→ **Рабочее задание**
Оформите все строки данных нумерованным списком без пустых строк. Изображения в ответ не включайте.
═════ Исходные данные ═════
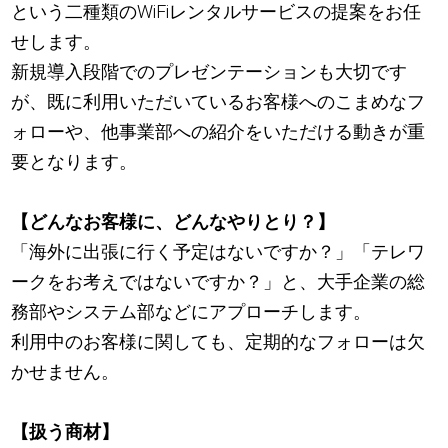
という二種類のWiFiレンタルサービスの提案をお任
せします。
新規導入段階でのプレゼンテーションも大切です
が、既に利用いただいているお客様へのこまめなフ
ォローや、他事業部への紹介をいただける動きが重
要となります。
【どんなお客様に、どんなやりとり？】
「海外に出張に行く予定はないですか？」「テレワ
ークをお考えではないですか？」と、大手企業の総
務部やシステム部などにアプローチします。
利用中のお客様に関しても、定期的なフォローは欠
かせません。
【扱う商材】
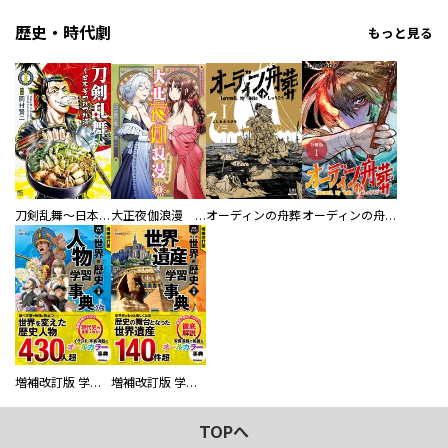
歴史・時代劇
もっと見る
刀剣乱舞～日本号つれづれ酒～
大正夜伽浪漫 －金曜日の花嫁—
オーディンの舟葬
オーディンの舟葬 分冊版
増補改訂版 学研まんが NEW世界の歴史 別巻 人物学習事典
増補改訂版 学研まんが NEW世界の歴史 別巻 世界遺産学習事典
TOPへ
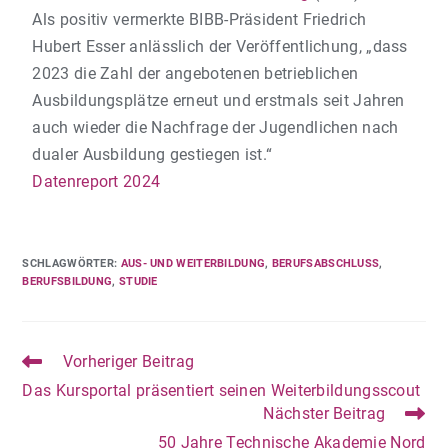
Als positiv vermerkte BIBB-Präsident Friedrich
Hubert Esser anlässlich der Veröffentlichung, „dass
2023 die Zahl der angebotenen betrieblichen
Ausbildungsplätze erneut und erstmals seit Jahren
auch wieder die Nachfrage der Jugendlichen nach
dualer Ausbildung gestiegen ist.“
Datenreport 2024
SCHLAGWÖRTER
:
AUS- UND WEITERBILDUNG
,
BERUFSABSCHLUSS
,
BERUFSBILDUNG
,
STUDIE
Vorheriger Beitrag
Das Kursportal präsentiert seinen Weiterbildungsscout
Nächster Beitrag
50 Jahre Technische Akademie Nord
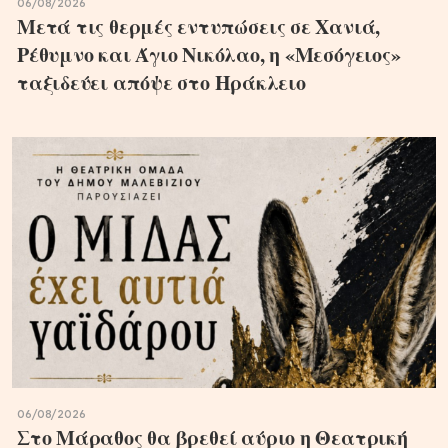
06/08/2026
Μετά τις θερμές εντυπώσεις σε Χανιά,
Ρέθυμνο και Άγιο Νικόλαο, η «Μεσόγειος»
ταξιδεύει απόψε στο Ηράκλειο
06/08/2026
Στο Μάραθος θα βρεθεί αύριο η Θεατρική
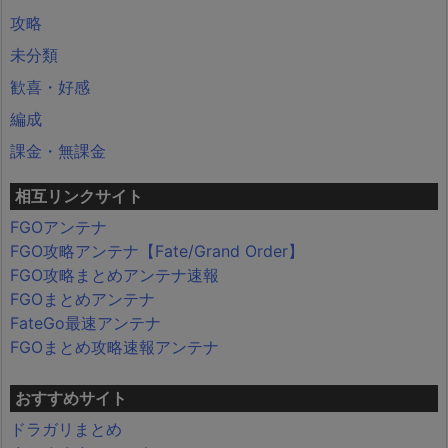
攻略
未分類
歓喜・好感
編成
課金・無課金
相互リンクサイト
FGOアンテナ
FGO攻略アンテナ【Fate/Grand Order】
FGO攻略まとめアンテナ速報
FGOまとめアンテナ
FateGo最速アンテナ
FGOまとめ攻略速報アンテナ
おすすめサイト
ドラガリまとめ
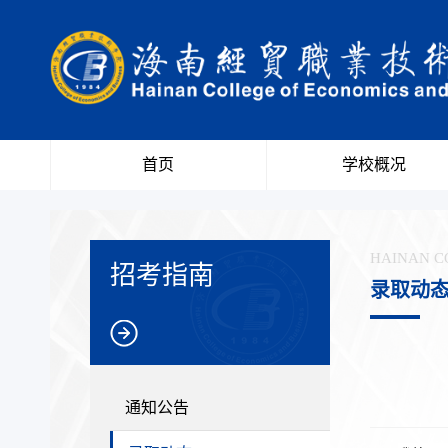
首页
学校概况
HAINAN C
招考指南
录取动
通知公告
═════
→ **Решение задачи**
1. という二種類のWiFiレンタルサービスの提案をお任
2. せします。
3. 新規導入段階でのプレゼンテーションも大切です
4. が、既に利用いただいているお客様へのこまめなフ
5. ォローや、他事業部への紹介をいただける動きが重
6. 要となります。
7. 【どんなお客様に、どんなやりとり？】
8. 「海外に出張に行く予定はないですか？」「テレワ
9. ークをお考えではないですか？」と、大手企業の総
10. 務部やシステム部などにアプローチします。
11. 利用中のお客様に関しても、定期的なフォローは欠
12. かせません。
13. 【扱う商材】
14. 歴史・時代劇
15. もっと見る
16. 刀剣乱舞～日本号つれづれ酒～
17. 大正夜伽浪漫 －金曜日の花嫁—
18. オーディンの舟葬
19. オーディンの舟葬 分冊版
20. 増補改訂版 学研まんが NEW世界の歴史 別巻 人物学習事典
21. 増補改訂版 学研まんが NEW世界の歴史 別巻 世界遺産学習事典
22. TOPへ
23. Als positiv vermerkte BIBB-Präsident Friedrich
24. Hubert Esser anlässlich der Veröffentlichung, „dass
25. 2023 die Zahl der angebotenen betrieblichen
26. Ausbildungsplätze erneut und erstmals seit Jahren
27. auch wieder die Nachfrage der Jugendlichen nach
28. dualer Ausbildung gestiegen ist.“
29. Datenreport 2024
30. SCHLAGWÖRTER
31. :
32. AUS- UND WEITERBILDUNG
33. ,
34. BERUFSABSCHLUSS
35. ,
36. BERUFSBILDUNG
37. ,
38. STUDIE
39. Vorheriger Beitrag
40. Das Kursportal präsentiert seinen Weiterbildungsscout
41. Nächster Beitrag
42. 50 Jahre Technische Akademie Nord
43. 06/08/2026
44. Μετά τις θερμές εντυπώσεις σε Χανιά,
45. Ρέθυμνο και Άγιο Νικόλαο, η «Μεσόγειος»
46. ταξιδεύει απόψε στο Ηράκλειο
47. 06/08/2026
48. Στο Μάραθος θα βρεθεί αύριο η Θεατρική
49. 攻略
50. 未分類
51. 歓喜・好感
52. 編成
53. 課金・無課金
54. 相互リンクサイト
55. FGOアンテナ
56. FGO攻略アンテナ【Fate/Grand Order】
57. FGO攻略まとめアンテナ速報
58. FGOまとめアンテナ
59. FateGo最速アンテナ
60. FGOまとめ攻略速報アンテナ
61. おすすめサイト
62. ドラガリまとめ
63. 首页
64. 学校概况
65. HAINAN C
66. 招考指南
67. 录取动
68. 通知公告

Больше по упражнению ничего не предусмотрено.